Algunos estaban prisioneros en San Ángel, otros en Tacubaya. Se les acusó de mil cosas, para que nadie dudase de que habría un castigo ejemplar; uno que otro, como Lewis Preifer y Edward Ellis, se salvaron porque nunca habían prestado juramento de lealtad a la bandera estadunidense. Algunos otros, que pudieron escabullirse, se cambiaron el nombre, castellanizaron sus apellidos: O´Brien se transformó en Obregón; McElroy se volvió Monroy.
La acusación más grave se centraba en el desempeño de los irlandeses en Churubusco: cuando ya todo estaba perdido, los sanpatricios siguieron disparando contra los estadunidenses. Mientras los juicios seguían, las tropas invasoras marchaban hacia Chapultepec. De todos los desertores, una veintena fueron condenados a muerte; los llevaron a la plaza de San Jacinto, entre los ruegos del pueblo, que imploraba el perdón de los irlandeses. A la mayor parte de los ahorcados en San Ángel se les dio sepultura, como lo habían pedido, en el pequeño cementerio del pueblo de Tlacopac, a poco más de un kilómetro.
Otros sanpatricios fueron ahorcados en Tacubaya; un puñado de ellos, en la plaza principal del pueblo de Mixcoac. Allí, antes de morir, alguno de los sentenciados habló al pie del cadalso: “No nos arrepentimos”, escupió en la cara de los estadunidenses. Para estos últimos sentenciados ni siquiera hubo la formalidad del trato reservado para los desertores; se les colgó como delincuentes, sus tumbas se perdieron. Aún deben dormir la eternidad en algún punto del gran atrio de lo que fue el convento de Santo Domingo de Guzmán. A todos los procesados se les marcó a fuego una “D”, de desertores, en el rostro.

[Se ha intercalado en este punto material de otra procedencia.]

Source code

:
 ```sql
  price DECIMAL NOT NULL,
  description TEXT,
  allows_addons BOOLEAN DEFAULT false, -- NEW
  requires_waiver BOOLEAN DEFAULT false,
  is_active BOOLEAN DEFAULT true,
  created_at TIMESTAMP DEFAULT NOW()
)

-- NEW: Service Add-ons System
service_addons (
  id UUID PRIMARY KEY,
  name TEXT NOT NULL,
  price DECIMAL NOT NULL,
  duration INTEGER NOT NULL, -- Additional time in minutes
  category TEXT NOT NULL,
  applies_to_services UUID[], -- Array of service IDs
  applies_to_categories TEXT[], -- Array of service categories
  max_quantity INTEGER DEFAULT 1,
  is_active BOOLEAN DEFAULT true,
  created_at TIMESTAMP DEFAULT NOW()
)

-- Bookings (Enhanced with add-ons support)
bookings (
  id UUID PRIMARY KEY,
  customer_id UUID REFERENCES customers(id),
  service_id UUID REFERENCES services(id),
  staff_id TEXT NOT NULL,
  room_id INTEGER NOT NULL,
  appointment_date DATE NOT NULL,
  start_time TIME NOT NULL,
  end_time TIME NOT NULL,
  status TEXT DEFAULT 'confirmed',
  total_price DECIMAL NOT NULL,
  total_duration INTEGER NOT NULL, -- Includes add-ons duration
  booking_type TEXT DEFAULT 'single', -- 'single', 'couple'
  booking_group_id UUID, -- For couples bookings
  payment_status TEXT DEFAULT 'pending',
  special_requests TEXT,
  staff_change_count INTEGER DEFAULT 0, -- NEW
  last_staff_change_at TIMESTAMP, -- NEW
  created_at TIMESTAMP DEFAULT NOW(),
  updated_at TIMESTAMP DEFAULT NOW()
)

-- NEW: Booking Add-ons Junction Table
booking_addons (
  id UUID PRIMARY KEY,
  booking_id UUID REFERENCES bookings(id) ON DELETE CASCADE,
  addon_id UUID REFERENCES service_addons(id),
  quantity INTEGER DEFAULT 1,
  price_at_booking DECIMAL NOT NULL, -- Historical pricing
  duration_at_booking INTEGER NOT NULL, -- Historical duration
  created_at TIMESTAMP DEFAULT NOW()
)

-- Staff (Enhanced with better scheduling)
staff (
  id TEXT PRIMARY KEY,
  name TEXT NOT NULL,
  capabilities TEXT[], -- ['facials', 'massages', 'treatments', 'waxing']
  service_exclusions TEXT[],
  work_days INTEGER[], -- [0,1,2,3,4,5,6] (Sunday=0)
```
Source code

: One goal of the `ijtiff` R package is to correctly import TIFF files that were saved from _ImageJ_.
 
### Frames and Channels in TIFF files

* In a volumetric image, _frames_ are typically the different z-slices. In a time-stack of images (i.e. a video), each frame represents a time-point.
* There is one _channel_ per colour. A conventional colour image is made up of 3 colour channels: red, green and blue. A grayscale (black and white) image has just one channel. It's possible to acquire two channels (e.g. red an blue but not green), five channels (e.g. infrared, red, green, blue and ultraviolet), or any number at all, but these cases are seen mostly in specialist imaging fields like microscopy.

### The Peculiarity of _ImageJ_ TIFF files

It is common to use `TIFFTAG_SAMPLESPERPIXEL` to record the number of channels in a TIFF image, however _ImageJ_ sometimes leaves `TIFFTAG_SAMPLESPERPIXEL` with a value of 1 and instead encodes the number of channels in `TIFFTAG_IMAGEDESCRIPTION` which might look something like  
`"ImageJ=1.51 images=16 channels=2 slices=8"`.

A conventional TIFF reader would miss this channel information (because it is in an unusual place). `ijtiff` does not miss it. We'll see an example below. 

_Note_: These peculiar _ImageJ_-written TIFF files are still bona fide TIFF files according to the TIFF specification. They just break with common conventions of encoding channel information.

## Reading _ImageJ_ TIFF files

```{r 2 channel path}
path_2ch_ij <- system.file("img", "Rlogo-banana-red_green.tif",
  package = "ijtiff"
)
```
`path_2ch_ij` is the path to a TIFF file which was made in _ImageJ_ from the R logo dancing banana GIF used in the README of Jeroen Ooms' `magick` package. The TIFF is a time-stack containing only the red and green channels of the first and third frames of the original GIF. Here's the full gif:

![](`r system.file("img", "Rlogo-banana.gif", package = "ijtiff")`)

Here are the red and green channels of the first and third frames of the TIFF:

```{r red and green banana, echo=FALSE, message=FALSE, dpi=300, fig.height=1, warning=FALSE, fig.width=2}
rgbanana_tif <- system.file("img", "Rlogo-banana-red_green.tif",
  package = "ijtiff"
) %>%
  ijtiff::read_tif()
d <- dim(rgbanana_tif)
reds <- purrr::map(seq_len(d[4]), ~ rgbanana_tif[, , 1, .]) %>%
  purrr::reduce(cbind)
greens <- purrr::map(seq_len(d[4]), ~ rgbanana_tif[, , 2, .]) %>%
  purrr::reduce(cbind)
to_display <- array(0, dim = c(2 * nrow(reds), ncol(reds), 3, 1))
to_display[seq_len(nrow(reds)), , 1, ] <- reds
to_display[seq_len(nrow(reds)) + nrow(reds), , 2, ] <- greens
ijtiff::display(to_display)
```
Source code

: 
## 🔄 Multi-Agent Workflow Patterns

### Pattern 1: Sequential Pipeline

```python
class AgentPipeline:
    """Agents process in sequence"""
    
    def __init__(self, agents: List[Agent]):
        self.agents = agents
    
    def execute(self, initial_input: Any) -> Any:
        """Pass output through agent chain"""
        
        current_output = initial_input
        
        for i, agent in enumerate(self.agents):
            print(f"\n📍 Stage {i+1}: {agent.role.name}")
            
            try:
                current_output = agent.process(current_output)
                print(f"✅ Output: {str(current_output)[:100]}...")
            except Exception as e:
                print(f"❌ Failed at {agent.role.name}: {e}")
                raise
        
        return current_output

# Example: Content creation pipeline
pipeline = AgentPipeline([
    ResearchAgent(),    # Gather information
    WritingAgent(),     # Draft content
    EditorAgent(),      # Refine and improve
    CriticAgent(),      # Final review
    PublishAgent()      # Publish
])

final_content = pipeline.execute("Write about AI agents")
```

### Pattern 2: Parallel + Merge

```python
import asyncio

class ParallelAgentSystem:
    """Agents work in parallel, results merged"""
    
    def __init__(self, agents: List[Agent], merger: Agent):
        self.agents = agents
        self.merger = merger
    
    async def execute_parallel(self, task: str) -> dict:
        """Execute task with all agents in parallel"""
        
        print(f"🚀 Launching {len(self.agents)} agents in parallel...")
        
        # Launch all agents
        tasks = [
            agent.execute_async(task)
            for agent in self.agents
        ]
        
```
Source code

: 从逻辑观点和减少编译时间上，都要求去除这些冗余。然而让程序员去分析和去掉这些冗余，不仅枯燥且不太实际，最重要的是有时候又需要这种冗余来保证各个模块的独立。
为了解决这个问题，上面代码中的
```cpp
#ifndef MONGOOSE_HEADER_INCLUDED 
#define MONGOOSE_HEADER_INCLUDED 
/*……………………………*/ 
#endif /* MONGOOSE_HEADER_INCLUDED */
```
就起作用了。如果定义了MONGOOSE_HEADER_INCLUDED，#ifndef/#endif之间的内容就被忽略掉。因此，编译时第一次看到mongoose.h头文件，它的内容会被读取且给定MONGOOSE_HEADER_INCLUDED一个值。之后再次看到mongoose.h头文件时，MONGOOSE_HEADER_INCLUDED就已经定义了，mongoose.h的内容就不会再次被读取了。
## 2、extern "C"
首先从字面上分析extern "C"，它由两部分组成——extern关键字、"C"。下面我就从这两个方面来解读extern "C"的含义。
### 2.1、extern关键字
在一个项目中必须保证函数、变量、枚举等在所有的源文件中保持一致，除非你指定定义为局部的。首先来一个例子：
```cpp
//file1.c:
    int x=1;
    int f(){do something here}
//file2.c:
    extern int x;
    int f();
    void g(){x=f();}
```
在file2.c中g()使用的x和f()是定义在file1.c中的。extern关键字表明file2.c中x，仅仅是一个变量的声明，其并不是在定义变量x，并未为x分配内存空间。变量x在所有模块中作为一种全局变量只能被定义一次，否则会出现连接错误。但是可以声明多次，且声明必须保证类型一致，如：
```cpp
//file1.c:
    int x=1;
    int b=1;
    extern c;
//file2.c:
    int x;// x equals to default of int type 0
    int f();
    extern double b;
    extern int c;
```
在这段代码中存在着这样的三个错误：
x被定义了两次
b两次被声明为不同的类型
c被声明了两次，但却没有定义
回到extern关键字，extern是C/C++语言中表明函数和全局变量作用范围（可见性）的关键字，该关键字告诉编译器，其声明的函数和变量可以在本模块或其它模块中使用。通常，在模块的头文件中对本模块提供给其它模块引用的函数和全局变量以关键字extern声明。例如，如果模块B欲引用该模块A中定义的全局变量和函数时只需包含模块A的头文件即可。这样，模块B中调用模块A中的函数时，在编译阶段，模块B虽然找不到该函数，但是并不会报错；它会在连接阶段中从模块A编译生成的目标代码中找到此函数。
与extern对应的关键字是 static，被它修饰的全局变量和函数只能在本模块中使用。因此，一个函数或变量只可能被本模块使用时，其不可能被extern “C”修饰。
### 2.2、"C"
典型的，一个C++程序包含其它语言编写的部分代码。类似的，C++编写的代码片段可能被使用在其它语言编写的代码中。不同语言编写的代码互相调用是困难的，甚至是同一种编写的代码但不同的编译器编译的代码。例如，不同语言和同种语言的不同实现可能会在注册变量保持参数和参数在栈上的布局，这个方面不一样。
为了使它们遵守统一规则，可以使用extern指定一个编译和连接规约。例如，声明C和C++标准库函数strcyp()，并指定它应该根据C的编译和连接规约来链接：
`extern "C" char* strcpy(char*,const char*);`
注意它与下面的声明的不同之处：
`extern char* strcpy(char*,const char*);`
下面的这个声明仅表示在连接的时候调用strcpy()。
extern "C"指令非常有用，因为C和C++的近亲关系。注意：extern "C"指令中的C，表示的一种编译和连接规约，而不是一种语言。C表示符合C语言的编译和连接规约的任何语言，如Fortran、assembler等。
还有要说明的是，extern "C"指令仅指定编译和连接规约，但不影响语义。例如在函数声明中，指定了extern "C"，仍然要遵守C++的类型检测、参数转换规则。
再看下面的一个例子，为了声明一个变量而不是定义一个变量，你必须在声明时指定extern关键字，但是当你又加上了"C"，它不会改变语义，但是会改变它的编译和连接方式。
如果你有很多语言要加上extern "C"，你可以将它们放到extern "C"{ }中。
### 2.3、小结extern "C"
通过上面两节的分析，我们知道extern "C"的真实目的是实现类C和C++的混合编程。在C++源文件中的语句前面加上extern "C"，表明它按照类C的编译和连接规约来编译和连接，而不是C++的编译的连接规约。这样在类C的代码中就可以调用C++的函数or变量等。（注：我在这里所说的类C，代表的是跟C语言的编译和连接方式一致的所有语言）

Los estadunidenses se quedaron en la capital mexicana casi un año, como es sabido. A mediados de 1848, corrieron rumores de una conspiración contra el gobierno de José Joaquín de Herrera impulsada por los sanpatricios que sobrevivían, descontentos por la derrota. Se les persiguió y se determinó la disolución del Batallón de San Patricio. Pero los que quedaban hicieron huesos viejos aquí, se volvieron mexicanos y se ganaron su lugar en la historia de la resistencia a la invasión de 1847.